*検討対象の文章:*
____________________
中華圏では為替レートが訪日旅行の重要な決定要因

日本への旅行需要は、自国の所得や為替、物価水準、震災といった要因に影響されるものと考えられる。そこで被説明変数を訪日旅客数とし、実質GDPや対円為替レート、相対価格、震災の影響などの説明変数を用いて、以下のような重回帰分析を行うこととする。

【被説明変数】
ARR:訪日旅客数

【説明変数】
GDP:対象国の実質GDP
EXR(-1):1四半期前の対象国通貨の対円為替レート
ERP:相対価格(日本の消費者物価指数÷対象国の消費者物価指数)
DME:東日本大震災のダミー変数(2011年4-6月期=1、それ以外=0)
C:定数

【対象国】
中国、香港、台湾、韓国、米国、ドイツ、フランス、英国

【推計期間】
2003年1-3月期~2016年1-3月期

上記の推計式では実質GDPが上昇すると、国民の可処分所得が増加するため、訪日旅行がしやすくなる。このため、実質GDPの符号条件は正であると考えられる。また、対円為替レートについても、円安は訪日旅行需要を増加させるため、符号条件は正となる。
____________________
*与えられた情報:*
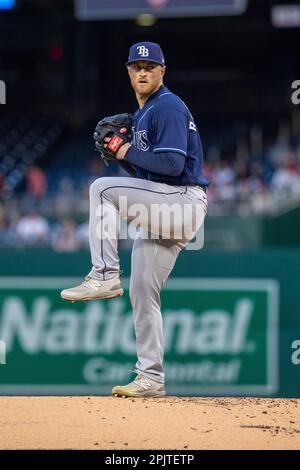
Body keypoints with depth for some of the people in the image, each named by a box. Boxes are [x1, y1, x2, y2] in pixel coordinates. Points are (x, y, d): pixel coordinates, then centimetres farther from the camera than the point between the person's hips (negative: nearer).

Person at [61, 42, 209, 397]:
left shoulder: (169, 108, -10)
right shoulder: (142, 114, 20)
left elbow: (172, 164, -23)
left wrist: (129, 153, -10)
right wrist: (120, 153, 5)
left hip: (184, 201, -10)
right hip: (162, 209, 10)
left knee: (102, 189, -22)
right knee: (142, 293, 8)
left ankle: (104, 276, -20)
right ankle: (150, 379, 11)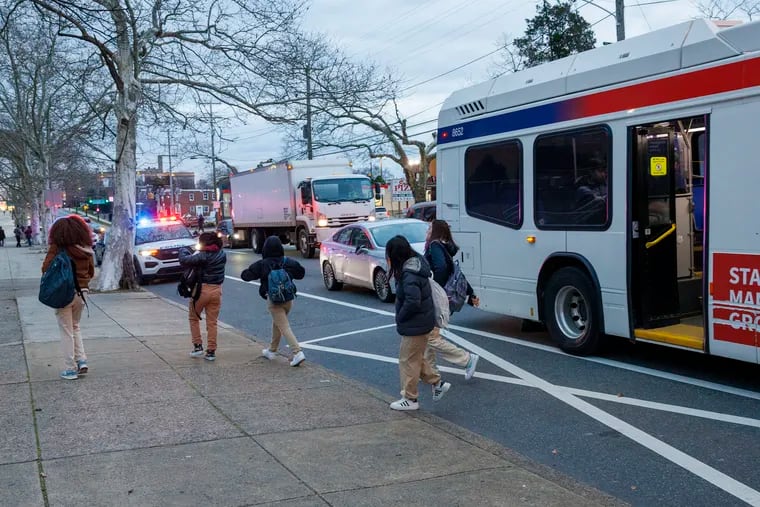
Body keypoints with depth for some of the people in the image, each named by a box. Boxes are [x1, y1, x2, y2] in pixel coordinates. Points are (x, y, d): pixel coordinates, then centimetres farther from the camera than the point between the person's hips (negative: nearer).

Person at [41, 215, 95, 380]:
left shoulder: (57, 248, -14)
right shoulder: (86, 249, 1)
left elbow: (46, 269, -13)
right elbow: (91, 272, 9)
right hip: (81, 292, 4)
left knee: (66, 331, 6)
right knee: (75, 327, 23)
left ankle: (70, 369, 11)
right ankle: (81, 361, 14)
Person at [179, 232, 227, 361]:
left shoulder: (202, 255, -15)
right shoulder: (222, 254, 3)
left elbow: (184, 261, -20)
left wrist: (184, 251, 1)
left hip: (202, 289, -4)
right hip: (217, 289, 5)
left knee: (193, 318, 16)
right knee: (212, 322, 10)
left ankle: (198, 346, 11)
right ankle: (211, 351, 10)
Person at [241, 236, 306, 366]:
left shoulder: (262, 265, -10)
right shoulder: (288, 262, -2)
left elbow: (245, 276, -3)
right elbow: (301, 273, 11)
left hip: (273, 301, -5)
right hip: (288, 299, 5)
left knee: (284, 328, -5)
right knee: (277, 324, 24)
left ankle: (298, 353, -18)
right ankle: (271, 351, 36)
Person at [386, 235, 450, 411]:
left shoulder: (409, 275, -25)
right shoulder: (416, 264, 5)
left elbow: (413, 301, -32)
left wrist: (400, 317, -15)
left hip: (415, 325, -10)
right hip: (423, 322, 10)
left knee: (408, 360, 4)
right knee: (416, 357, 23)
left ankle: (410, 399, 17)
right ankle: (437, 383, 28)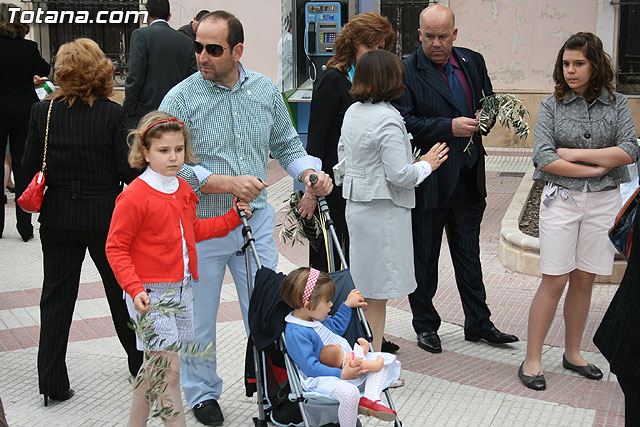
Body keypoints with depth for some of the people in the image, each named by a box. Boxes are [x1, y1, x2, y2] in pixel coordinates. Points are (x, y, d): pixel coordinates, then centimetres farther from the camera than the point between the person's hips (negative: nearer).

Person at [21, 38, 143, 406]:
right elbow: (129, 170, -11)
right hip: (105, 215, -1)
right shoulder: (113, 114, -12)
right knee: (121, 289, 16)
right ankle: (140, 363, 31)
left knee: (57, 296, 10)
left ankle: (53, 382, 12)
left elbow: (30, 168, -1)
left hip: (58, 217, 1)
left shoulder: (43, 112, -6)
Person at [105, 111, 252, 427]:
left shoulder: (183, 190, 9)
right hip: (151, 293, -8)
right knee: (168, 368, -7)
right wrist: (135, 289, -22)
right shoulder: (134, 196, -15)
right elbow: (115, 248, -12)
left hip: (181, 288, 8)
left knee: (155, 367, 16)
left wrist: (232, 219, 17)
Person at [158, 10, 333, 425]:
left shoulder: (266, 91, 3)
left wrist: (310, 173, -8)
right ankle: (203, 394, 31)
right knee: (199, 317, 10)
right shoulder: (181, 99, -11)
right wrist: (228, 182, -25)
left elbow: (287, 145, 12)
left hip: (257, 221, 3)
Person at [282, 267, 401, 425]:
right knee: (348, 392, -42)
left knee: (386, 359, 5)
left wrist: (347, 305, 26)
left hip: (345, 366, 11)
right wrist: (342, 374, -27)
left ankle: (369, 399, -16)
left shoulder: (316, 317, 10)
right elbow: (311, 367, -25)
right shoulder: (295, 333, -22)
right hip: (320, 378, -10)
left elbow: (336, 328, 31)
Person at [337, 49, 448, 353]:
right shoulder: (388, 119, -19)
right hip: (383, 211, -8)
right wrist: (426, 165, -5)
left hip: (355, 205, 9)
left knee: (364, 288, 17)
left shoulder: (352, 112, 7)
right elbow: (399, 175, -21)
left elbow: (343, 157, 16)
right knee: (376, 294, -1)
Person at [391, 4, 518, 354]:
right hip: (428, 181, -5)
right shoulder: (406, 72, -9)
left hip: (468, 178, 5)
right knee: (424, 258, 8)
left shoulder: (473, 62, 8)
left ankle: (478, 323, 26)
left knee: (469, 255, 15)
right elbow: (404, 124, -17)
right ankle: (425, 325, 23)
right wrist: (449, 127, -25)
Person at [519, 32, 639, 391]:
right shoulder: (552, 105, 0)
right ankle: (532, 360, 4)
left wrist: (575, 153, -12)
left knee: (584, 280, 8)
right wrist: (595, 168, -11)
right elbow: (544, 157, -10)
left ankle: (573, 353, 23)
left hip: (604, 201, 2)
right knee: (554, 281, -4)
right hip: (561, 198, -2)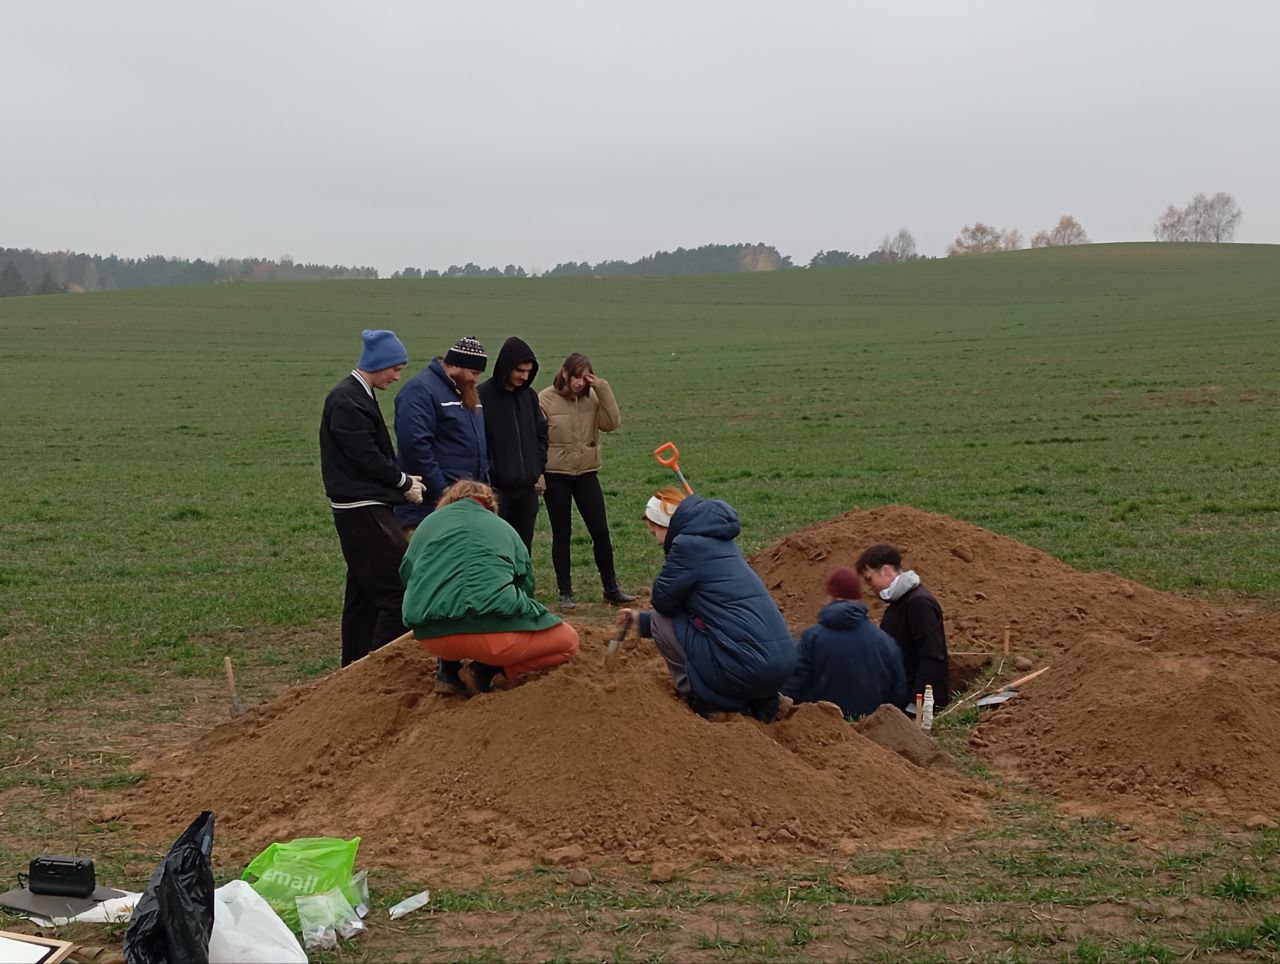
____________________
*取り組む課題:*
**1)** 文章のうち「日本への旅行需要は、自国の所」から「ERP:相対価格(日本の消費者物価指数÷対象国の消費者物価指数)」までを、「ERP:相対価格(日本の消費者物価指数÷対象国の消費者物価指数)」も含めて一字も変えずに打ち直せ。
**2)** 文章によると、重回帰分析の推計期間はいつからいつまでか。

*課題への回答:*
**1)**
日本への旅行需要は、自国の所得や為替、物価水準、震災といった要因に影響されるものと考えられる。そこで被説明変数を訪日旅客数とし、実質GDPや対円為替レート、相対価格、震災の影響などの説明変数を用いて、以下のような重回帰分析を行うこととする。

【被説明変数】
ARR:訪日旅客数

【説明変数】
GDP:対象国の実質GDP
EXR(-1):1四半期前の対象国通貨の対円為替レート
ERP:相対価格(日本の消費者物価指数÷対象国の消費者物価指数)

**2)** 2003年1-3月期から2016年1-3月期までである。